This repository contains several cool open-source limited-scope capstone projects I'm working on to grow my hands-on expertise on LLMs.
1. Chandler-BOT: This model is developed as a tribute to my favorite character "Chandler" from the popular American Sitcom "FRIENDS". I gathered the whole script of all 10 seasons of FRIENDS, and collected Chandler's dialogues. Recently, I fine-tuned Llama3.1-8B using Unsloth for improved performance in both training and inference. Previously, I fine-tuned a sharded version of LLama2-7b from TinyPixel/Llama-2-7B-bf16-sharded available in HuggingFace. I fine-tuned it via AutoTrain using PEFT to make it learn how Chandler talks with humor, wit and fun. The recent version model (fine-tuned llama 3.1) is available nafisneehal/chandler_bot through HuggingFace. I am currently working on a UI using Streamlit to chat with this bot. LLM
HuggingFace
Llama 3.1 8B
Unsloth
Llama 2 7B
FineTune
AutoTrain
2. GenAI AWS Projects: Three LLM/GenAI related capstone projects were completed in Pytorch for GenAI AWS MOOC.

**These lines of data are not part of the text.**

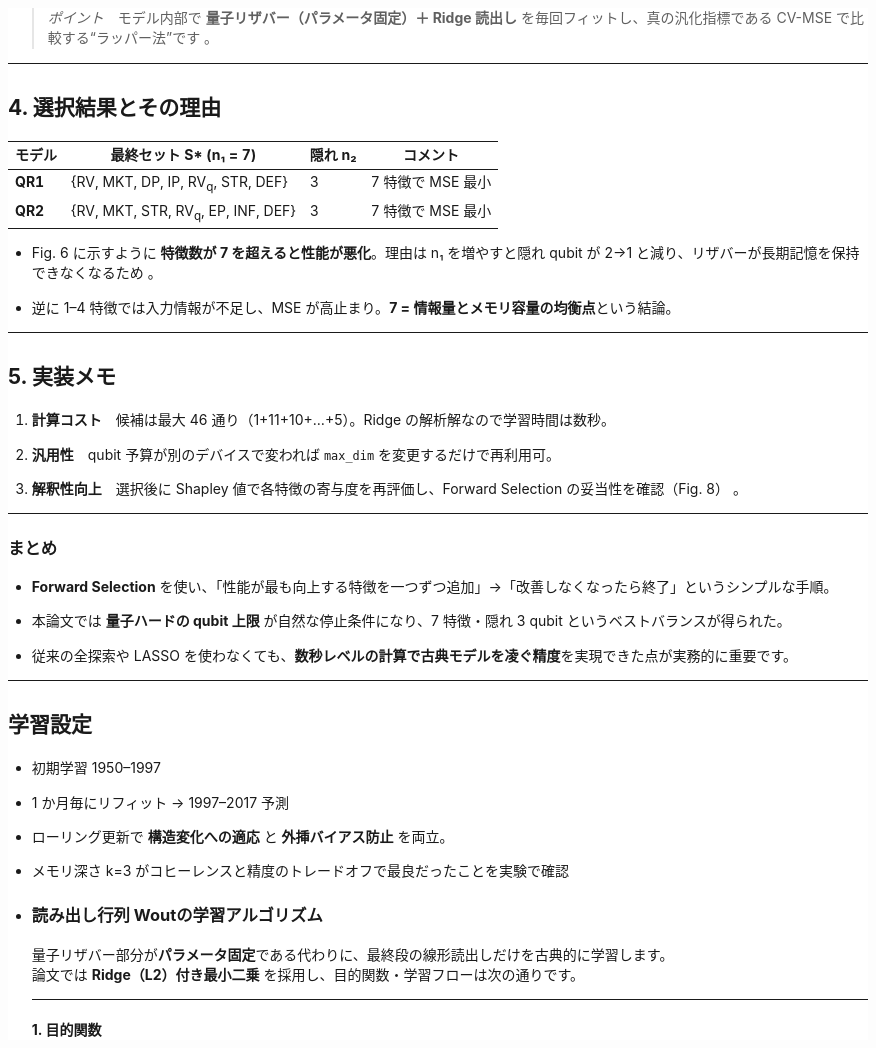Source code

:   > *ポイント* モデル内部で **量子リザバー（パラメータ固定）＋ Ridge 読出し** を毎回フィットし、真の汎化指標である CV-MSE で比較する“ラッパー法”です 。
  
  ---
  
  ## 4. 選択結果とその理由
  
  | モデル     | 最終セット S* (n₁ = 7)                            | 隠れ n₂ | コメント         |
  | ------- | -------------------------------------------- | ----- | ------------ |
  | **QR1** | {RV, MKT, DP, IP, RV<sub>q</sub>, STR, DEF}  | 3     | 7 特徴で MSE 最小 |
  | **QR2** | {RV, MKT, STR, RV<sub>q</sub>, EP, INF, DEF} | 3     | 7 特徴で MSE 最小 |
  
  - Fig. 6 に示すように **特徴数が 7 を超えると性能が悪化**。理由は n₁ を増やすと隠れ qubit が 2→1 と減り、リザバーが長期記憶を保持できなくなるため 。
  
  - 逆に 1–4 特徴では入力情報が不足し、MSE が高止まり。**7 = 情報量とメモリ容量の均衡点**という結論。
  
  ---
  
  ## 5. 実装メモ
  
  1. **計算コスト** 候補は最大 46 通り（1+11+10+…+5）。Ridge の解析解なので学習時間は数秒。
  
  2. **汎用性** qubit 予算が別のデバイスで変われば `max_dim` を変更するだけで再利用可。
  
  3. **解釈性向上** 選択後に Shapley 値で各特徴の寄与度を再評価し、Forward Selection の妥当性を確認（Fig. 8） 。
  
  ---
  
  ### まとめ
  
  - **Forward Selection** を使い、「性能が最も向上する特徴を一つずつ追加」→「改善しなくなったら終了」というシンプルな手順。
  
  - 本論文では **量子ハードの qubit 上限** が自然な停止条件になり、7 特徴・隠れ 3 qubit というベストバランスが得られた。
  
  - 従来の全探索や LASSO を使わなくても、**数秒レベルの計算で古典モデルを凌ぐ精度**を実現できた点が実務的に重要です。

---

## 学習設定

- 初期学習 1950–1997

- 1 か月毎にリフィット → 1997–2017 予測

- ローリング更新で **構造変化への適応** と **外挿バイアス防止** を両立。

- メモリ深さ k=3 がコヒーレンスと精度のトレードオフで最良だったことを実験で確認

- ### 読み出し行列 Wout​ の学習アルゴリズム
  
  量子リザバー部分が**パラメータ固定**である代わりに、最終段の線形読出しだけを古典的に学習します。  
  論文では **Ridge（L2）付き最小二乗** を採用し、目的関数・学習フローは次の通りです。
  
  ---
  
  #### 1. 目的関数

- Dialog Summarization: In-Context (Zero/One/Few Shot) Learning via prompt engineering, worked with FLAN-T5, tweaked generative configuration parameters for inference (e.g. max_new_tokens, temperature, do_sample, top_k, top_p etc)
- Fine Tune FLAN T5 for Dialog Summarization: Full Instruction Fine-Tuning, PEFT (LoRA), evaluated using ROUGE metrics
- Fine Tune FLAN T5 to detoxify Summaries: Fine-tune FLAN T5 with RL (Proximal Policy Optimization) and Meta AI's RoBERTa based hate speech model for content moderation.
3. Practicing RAG with Chroma, Pinecone and LangChain: In this self-learning project, I'm learning about how to use RAG techniques to give LLMs additional contexts stored as embedding in VectorDBs such as Chroma or Pinecone.
- Seeing how well different OpenAI/HG Open source models can answer Harry Potter trivia questions with or without RAG support. For RAG, all the 7 HP books are being used as sources in a text format.